La récolte des moules consiste à ramener les coquillages dans les ateliers pour les préparer à la vente. Pour cela, les moules trop petites et donc non commercialisables sont écartées.
Depuis au moins l’avènement de la mytiliculture moderne dans les
années cinquante, les professionnels ont toujours remis sur l’estran, leur
milieu naturel, les petites moules.
Dans les bassins naisseurs, ces moules contribuent au
renouvellement des bancs pour pérenniser la ressource.
Ailleurs, comme en Normandie, ces animaux ont pour vertu de
fixer les sédiments pour combattre l’érosion. Ils enrayent l’acidification de
la mer et permettent de fixer les populations de goélands hors des concessions
mytilicoles afin de diminuer la pression de ces prédateurs.
Ces dernières années, beaucoup de nouveaux riverains sont
arrivés sur nos côtes et nous avons commencé à entendre dire que disperser ces
moules sur l’estran n’est plus tolérable.
Face à l’aberration qui consisterait à véhiculer ces animaux
marins hors de leur milieu pour aller les enfouir dans des décharges, la
profession a exploré différentes solutions de valorisation.
Après plusieurs années de recherche et développement, force
est de constater que ces solutions ne sont pas économiquement viables et qu’elles ne pourraient traiter qu’une partie infime des tonnages.
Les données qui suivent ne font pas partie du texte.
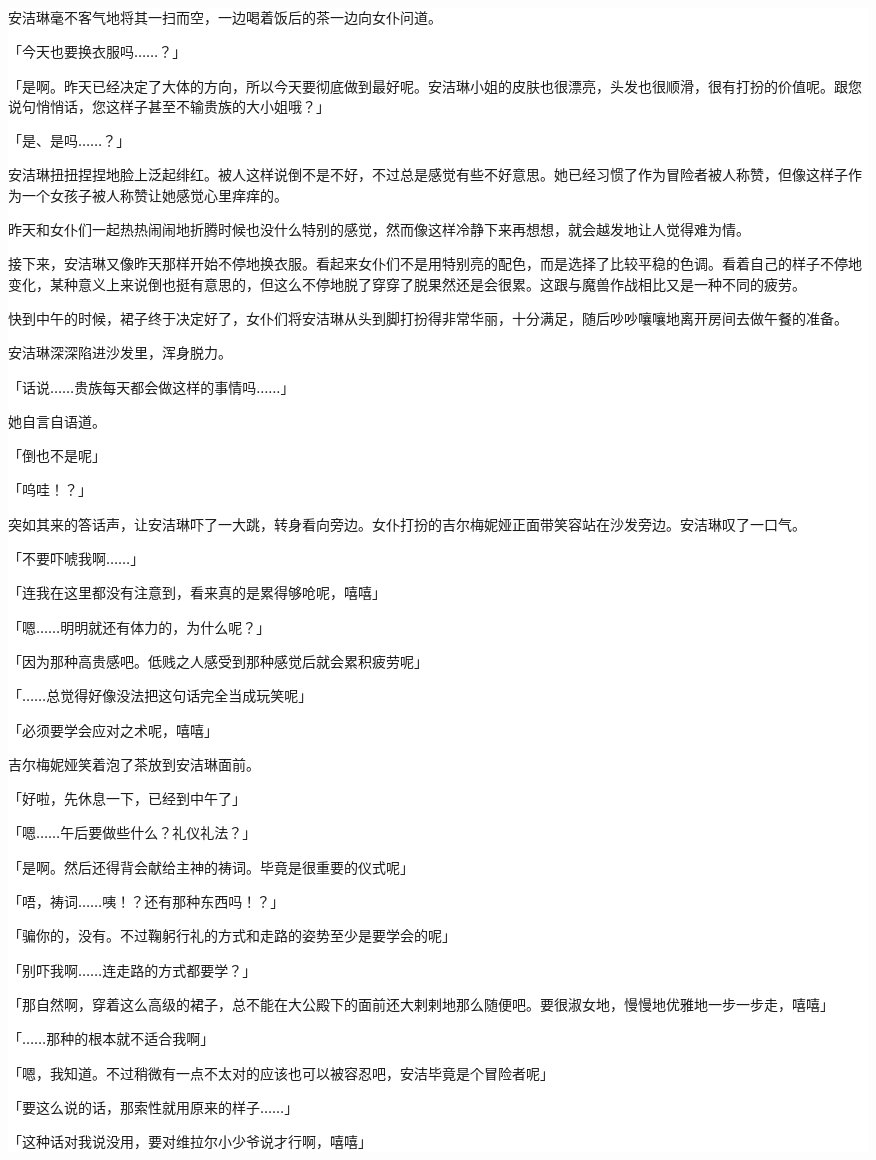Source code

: 安洁琳毫不客气地将其一扫而空，一边喝着饭后的茶一边向女仆问道。

「今天也要换衣服吗……？」

「是啊。昨天已经决定了大体的方向，所以今天要彻底做到最好呢。安洁琳小姐的皮肤也很漂亮，头发也很顺滑，很有打扮的价值呢。跟您说句悄悄话，您这样子甚至不输贵族的大小姐哦？」

「是、是吗……？」

安洁琳扭扭捏捏地脸上泛起绯红。被人这样说倒不是不好，不过总是感觉有些不好意思。她已经习惯了作为冒险者被人称赞，但像这样子作为一个女孩子被人称赞让她感觉心里痒痒的。

昨天和女仆们一起热热闹闹地折腾时候也没什么特别的感觉，然而像这样冷静下来再想想，就会越发地让人觉得难为情。

接下来，安洁琳又像昨天那样开始不停地换衣服。看起来女仆们不是用特别亮的配色，而是选择了比较平稳的色调。看着自己的样子不停地变化，某种意义上来说倒也挺有意思的，但这么不停地脱了穿穿了脱果然还是会很累。这跟与魔兽作战相比又是一种不同的疲劳。

快到中午的时候，裙子终于决定好了，女仆们将安洁琳从头到脚打扮得非常华丽，十分满足，随后吵吵嚷嚷地离开房间去做午餐的准备。

安洁琳深深陷进沙发里，浑身脱力。

「话说……贵族每天都会做这样的事情吗……」

她自言自语道。

「倒也不是呢」

「呜哇！？」

突如其来的答话声，让安洁琳吓了一大跳，转身看向旁边。女仆打扮的吉尔梅妮娅正面带笑容站在沙发旁边。安洁琳叹了一口气。

「不要吓唬我啊……」

「连我在这里都没有注意到，看来真的是累得够呛呢，嘻嘻」

「嗯……明明就还有体力的，为什么呢？」

「因为那种高贵感吧。低贱之人感受到那种感觉后就会累积疲劳呢」

「……总觉得好像没法把这句话完全当成玩笑呢」

「必须要学会应对之术呢，嘻嘻」

吉尔梅妮娅笑着泡了茶放到安洁琳面前。

「好啦，先休息一下，已经到中午了」

「嗯……午后要做些什么？礼仪礼法？」

「是啊。然后还得背会献给主神的祷词。毕竟是很重要的仪式呢」

「唔，祷词……咦！？还有那种东西吗！？」

「骗你的，没有。不过鞠躬行礼的方式和走路的姿势至少是要学会的呢」

「别吓我啊……连走路的方式都要学？」

「那自然啊，穿着这么高级的裙子，总不能在大公殿下的面前还大剌剌地那么随便吧。要很淑女地，慢慢地优雅地一步一步走，嘻嘻」

「……那种的根本就不适合我啊」

「嗯，我知道。不过稍微有一点不太对的应该也可以被容忍吧，安洁毕竟是个冒险者呢」

「要这么说的话，那索性就用原来的样子……」

「这种话对我说没用，要对维拉尔小少爷说才行啊，嘻嘻」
Les mytiliculteurs normands ont donc entamé des discussions
avec la DDTM afin d’adapter au mieux les zones de dépôt sur l’estran. De plus
afin de ne pas gêner les touristes, il a été décidé de broyer ces petites moules
pendant la période estivale pour qu’elles "disparaissent" plus vite.
Aujourd’hui, la saison commence, et nous n’avons toujours
pas d’autorisation officielle pour épandre nos petites moules. Alors que notre
filière est au plus mal, prédatée à outrance par les araignées et les goélands,
dans un contexte économique plus que difficile, les producteurs normands attendent
une réponse claire de l’administration.
Nous souhaitons que sur ce sujet les autorités fassent preuve
de bon sens et de pragmatisme. Stocker ces animaux à terre le temps de leur enlèvement
est complètement utopique. Les moules en putréfaction généreraient pour le coup
une véritable gêne dans toutes les communes du littoral. C’est réellement
méconnaître le produit que de l’envisager.
Nos organisations syndicales se concertent et réfléchissent
à des actions afin de nous faire entendre.